Founding Member / Music Direction + Vocal Performance

As a working artist, my motivation is simple: to share my craft with as large an audience as possible in a way that makes it accessible, moving, and most importantly, enjoyable. 

I find my approach to this is two-pronged. First, I aim to continue to hone my own skills as a musician, singer, and conductor alongside my presence and versatility on the stage. Second, I aim to invite more fresh, young members of the musical and theatrical communities into the fold through developing my teaching and outreach. 

One of my main complaints as a young working artist is that there are not enough opportunities for less experiences singers to gain the experience they so desperately need to succeed in a resume-based industry. This is the same complaint often found in more casual and traditional job-seeking environments – the age-old “this position required five years of experience but is listed as entry-level!” In my work, I aim not only to develop into my own sense of youthful artistry, but also to create platforms and learning opportunities for others coming down the pipes to do the same. I believe that the best way to solve a problem one sees is to enact their own solution, after all. 
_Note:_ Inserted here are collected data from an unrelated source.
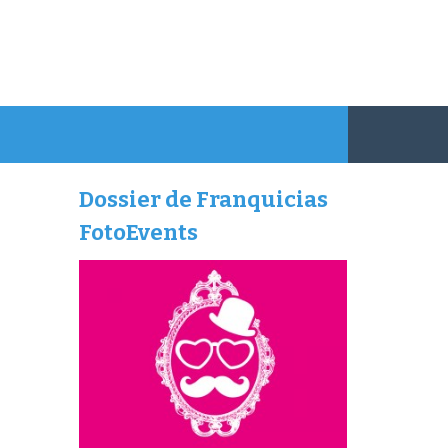
Dossier de Franquicias
FotoEvents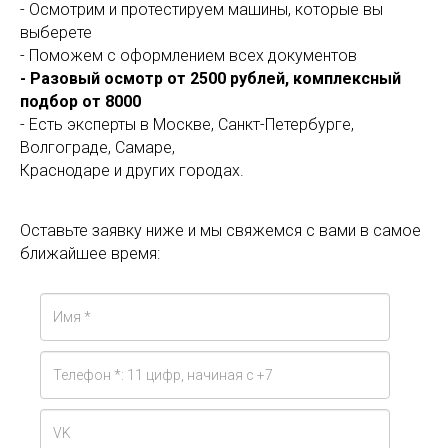
- Осмотрим и протестируем машины, которые вы
выберете
- Поможем с оформлением всех документов
- Разовый осмотр от 2500 рублей, комплексный
подбор от 8000
- Есть эксперты в Москве, Санкт-Петербурге,
Волгограде, Самаре,
Краснодаре и других городах.
Оставьте заявку ниже и мы свяжемся с вами в самое
ближайшее время: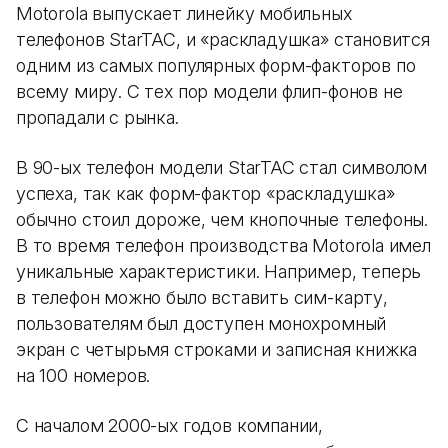
Motorola выпускает линейку мобильных
телефонов StarTAC, и «раскладушка» становится
одним из самых популярных форм-факторов по
всему миру. С тех пор модели флип-фонов не
пропадали с рынка.
В 90-ых телефон модели StarTAC стал символом
успеха, так как форм-фактор «раскладушка»
обычно стоил дороже, чем кнопочные телефоны.
В то время телефон производства Motorola имел
уникальные характеристики. Например, теперь
в телефон можно было вставить сим-карту,
пользователям был доступен монохромный
экран с четырьмя строками и записная книжка
на 100 номеров.
С началом 2000-ых годов компании,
Opera, particularly creative presentations of this storied artform, is perhaps the perfect medium through which to realize this vision. Requiring the collaboration of so many different types of artistry and craftspersonship at various levels of production, it also allows for singers, artists, stage workers, directors, and others of varying experience levels to all have a chance to make a meaningful contribution. Through the innovative presentation of multimedia and multifaceted productions as a part of the new Sotto Voce, it is my hope that I can continue to foster my commitment to enjoyable, inclusive artistry in a rapidly changing world. 

ALEX HUDDLESTON

Management / Stage Direction + Filming

Although I am a classically trained composer, I have always derived a great deal of joy and fulfillment from film, dramatic arts, visual art and graphic design. When I began working up some ideas for Sotto Voce’s new logo, I arrived upon this image: 

In a box of emptiness and white, Sotto Voce is a bright, bold, celebratory and proud entity. This is exactly how I view our ethos. Newer opera companies will often frame their mission around opportunity: for young artists, or for local artists, an opportunity is provided to them. But a pesky question rankles me – the opportunity to do what? We can do better than “the opportunity to perform opera” and this is what I aim to do with Sotto Voce’s productions. My goal is to utilize my background as a composer, as a DIY performance artist, and as an artist who takes pride in evoking magic and spectacle on a budget of $0, to properly support our artists. A director’s job is never just ‘stand here, do this with your body, that with your face.’ A director provides the structure and therefore support for a singer’s performance to be more than just itself, to be contextualized and have its impact multiplied through all the countless tiny framing devices that make up the totality of a show. And so, yes, we at Sotto Voce provide opportunities to our artists, but more than that, we make art. A Sotto Voce production is a work of art, not just another production of another canonical opera.